## Study text
Looking at the newly released names of the United Methodist commission on “the human sexuality problem” (a.k.a. gay people), I see several representatives from the WCA, who are bound by their Chicago Statement not to negotiate what is not negotiable (a.k.a. everything they’re meeting to talk about). So how will the Holy Spirit move in that space? Will there be any goose bumps? Or does that only work when you’re in a room with thousands of people who are standing up to the gays?

I often ask God why he breathes rich life into gatherings of people whose gospel is so different from the gospel I received from a dying queer United Methodist church in 2002. If they’re the ones who have eternal life and I don’t, then why won’t God help me figure out where I’ve gone wrong? My hunch is that the Holy Spirit inspires and encourages Christians all over the theological map not to validate our ideologies, but to bring us into deeper reconciliation with God. We’re the ones who spin our goose bumps into an endorsement of everything we believe and make sure that our Facebook feed knows about it.

1 John 4:1 says, “Test the spirits to see whether they are from God, for many false prophets have gone out into the world.” Maybe I’m a false prophet who has been chasing after the wrong spirit. Really. I might be. But if I am, then I think the Calvinists are right. I’m predestined to perdition. Because I can’t find any way to unsee what I’ve seen. What I believe has been embedded into me through so many years of what I thought was genuinely prayerful, actually bible-led spiritual pilgrimage. Even though I feel cursed and uninspired and unsure of myself, I just can’t jump into the euphoric, spirit-soaked Jesus party where people are standing up to the gays.

## Exercises
1. Decide whether each statement agrees with the essay on the United Methodist commission: (a) the writer received the gospel from a dying queer United Methodist church in 2002; (b) the WCA representatives on the commission are free to negotiate anything; (c) the writer rules out being a false prophet. Answer yes or no for each, quoting the deciding words.
2. Copy out everything in the essay on the United Methodist commission from "Looking at the" down to "to the gays?".
The rows are separate material with no connection to the essay.

## Data to examine
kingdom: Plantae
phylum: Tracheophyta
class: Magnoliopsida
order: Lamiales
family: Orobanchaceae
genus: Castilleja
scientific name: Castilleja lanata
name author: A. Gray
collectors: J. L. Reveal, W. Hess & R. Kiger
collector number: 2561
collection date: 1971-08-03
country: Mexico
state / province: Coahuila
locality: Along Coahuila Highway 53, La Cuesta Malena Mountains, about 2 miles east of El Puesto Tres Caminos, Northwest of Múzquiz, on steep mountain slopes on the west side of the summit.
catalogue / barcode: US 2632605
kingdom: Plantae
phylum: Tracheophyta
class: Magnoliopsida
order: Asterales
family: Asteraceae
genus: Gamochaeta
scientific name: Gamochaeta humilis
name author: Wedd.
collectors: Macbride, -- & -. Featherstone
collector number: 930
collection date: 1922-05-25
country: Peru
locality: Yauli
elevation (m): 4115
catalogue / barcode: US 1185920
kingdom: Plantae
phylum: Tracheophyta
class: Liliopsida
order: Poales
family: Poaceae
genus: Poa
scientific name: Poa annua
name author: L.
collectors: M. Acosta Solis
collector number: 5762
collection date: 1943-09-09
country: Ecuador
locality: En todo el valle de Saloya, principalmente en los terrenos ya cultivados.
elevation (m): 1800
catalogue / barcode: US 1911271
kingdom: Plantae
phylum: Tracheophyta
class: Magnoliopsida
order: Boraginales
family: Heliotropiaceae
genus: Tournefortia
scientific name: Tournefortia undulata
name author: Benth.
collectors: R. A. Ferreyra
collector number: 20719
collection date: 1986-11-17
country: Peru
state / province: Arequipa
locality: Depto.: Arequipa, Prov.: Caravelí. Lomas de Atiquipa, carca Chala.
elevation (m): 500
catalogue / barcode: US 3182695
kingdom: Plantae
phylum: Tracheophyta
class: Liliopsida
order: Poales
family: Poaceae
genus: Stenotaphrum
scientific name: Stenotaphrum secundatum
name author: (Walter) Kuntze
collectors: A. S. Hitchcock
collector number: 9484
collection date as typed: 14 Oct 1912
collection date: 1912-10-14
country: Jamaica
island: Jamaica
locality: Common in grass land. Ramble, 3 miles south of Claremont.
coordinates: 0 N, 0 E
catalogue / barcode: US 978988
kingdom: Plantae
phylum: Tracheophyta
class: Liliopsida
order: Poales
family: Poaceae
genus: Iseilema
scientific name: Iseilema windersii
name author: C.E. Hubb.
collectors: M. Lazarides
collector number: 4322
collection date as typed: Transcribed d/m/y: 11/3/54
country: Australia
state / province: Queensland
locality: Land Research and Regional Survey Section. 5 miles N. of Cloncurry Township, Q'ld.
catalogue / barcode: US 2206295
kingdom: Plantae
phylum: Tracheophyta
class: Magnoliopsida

## Answers for this exercise
1.
(a) Yes: "the gospel I received from a dying queer United Methodist church in 2002"
(b) No: "who are bound by their Chicago Statement not to negotiate what is not negotiable"
(c) No: "Maybe I’m a false prophet who has been chasing after the wrong spirit. Really. I might be."

2.
Looking at the newly released names of the United Methodist commission on “the human sexuality problem” (a.k.a. gay people), I see several representatives from the WCA, who are bound by their Chicago Statement not to negotiate what is not negotiable (a.k.a. everything they’re meeting to talk about). So how will the Holy Spirit move in that space? Will there be any goose bumps? Or does that only work when you’re in a room with thousands of people who are standing up to the gays?